- _ENTRIES PROVIDED_

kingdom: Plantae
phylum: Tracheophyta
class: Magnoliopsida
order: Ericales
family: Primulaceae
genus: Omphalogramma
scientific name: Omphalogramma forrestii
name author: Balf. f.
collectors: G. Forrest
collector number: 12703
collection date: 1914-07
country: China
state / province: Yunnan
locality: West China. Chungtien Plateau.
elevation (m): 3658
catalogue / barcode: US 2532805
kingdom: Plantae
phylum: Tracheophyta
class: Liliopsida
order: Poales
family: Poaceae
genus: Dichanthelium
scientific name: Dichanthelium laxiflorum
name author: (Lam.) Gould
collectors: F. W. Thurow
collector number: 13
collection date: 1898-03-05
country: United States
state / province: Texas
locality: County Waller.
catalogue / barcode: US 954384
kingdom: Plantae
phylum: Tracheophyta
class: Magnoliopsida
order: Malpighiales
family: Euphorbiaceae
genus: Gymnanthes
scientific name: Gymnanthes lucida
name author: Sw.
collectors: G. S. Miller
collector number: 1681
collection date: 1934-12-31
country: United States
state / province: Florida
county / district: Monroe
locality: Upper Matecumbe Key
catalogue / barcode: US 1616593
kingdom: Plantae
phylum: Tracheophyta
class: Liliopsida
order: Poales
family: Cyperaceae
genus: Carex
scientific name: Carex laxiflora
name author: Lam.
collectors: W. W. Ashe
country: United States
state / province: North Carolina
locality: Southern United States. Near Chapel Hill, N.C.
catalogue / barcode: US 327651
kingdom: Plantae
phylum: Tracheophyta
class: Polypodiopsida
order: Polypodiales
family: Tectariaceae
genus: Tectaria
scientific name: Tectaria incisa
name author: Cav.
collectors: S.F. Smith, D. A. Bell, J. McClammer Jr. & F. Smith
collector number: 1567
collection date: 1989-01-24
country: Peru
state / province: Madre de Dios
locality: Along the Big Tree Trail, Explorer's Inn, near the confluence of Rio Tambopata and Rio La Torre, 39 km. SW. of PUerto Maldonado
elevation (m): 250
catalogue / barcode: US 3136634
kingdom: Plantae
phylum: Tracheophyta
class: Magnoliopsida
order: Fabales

- _WHAT IS NEEDED_
Rewrite the records from the line holding "name author: (Lam.) Gould" through the end of the records, inclusive, changing "catalogue / barcode" to "catalog / barcode" and leaving everything else unchanged.

- _WRITTEN SOLUTION_
name author: (Lam.) Gould
collectors: F. W. Thurow
collector number: 13
collection date: 1898-03-05
country: United States
state / province: Texas
locality: County Waller.
catalog / barcode: US 954384
kingdom: Plantae
phylum: Tracheophyta
class: Magnoliopsida
order: Malpighiales
family: Euphorbiaceae
genus: Gymnanthes
scientific name: Gymnanthes lucida
name author: Sw.
collectors: G. S. Miller
collector number: 1681
collection date: 1934-12-31
country: United States
state / province: Florida
county / district: Monroe
locality: Upper Matecumbe Key
catalog / barcode: US 1616593
kingdom: Plantae
phylum: Tracheophyta
class: Liliopsida
order: Poales
family: Cyperaceae
genus: Carex
scientific name: Carex laxiflora
name author: Lam.
collectors: W. W. Ashe
country: United States
state / province: North Carolina
locality: Southern United States. Near Chapel Hill, N.C.
catalog / barcode: US 327651
kingdom: Plantae
phylum: Tracheophyta
class: Polypodiopsida
order: Polypodiales
family: Tectariaceae
genus: Tectaria
scientific name: Tectaria incisa
name author: Cav.
collectors: S.F. Smith, D. A. Bell, J. McClammer Jr. & F. Smith
collector number: 1567
collection date: 1989-01-24
country: Peru
state / province: Madre de Dios
locality: Along the Big Tree Trail, Explorer's Inn, near the confluence of Rio Tambopata and Rio La Torre, 39 km. SW. of PUerto Maldonado
elevation (m): 250
catalog / barcode: US 3136634
kingdom: Plantae
phylum: Tracheophyta
class: Magnoliopsida
order: Fabales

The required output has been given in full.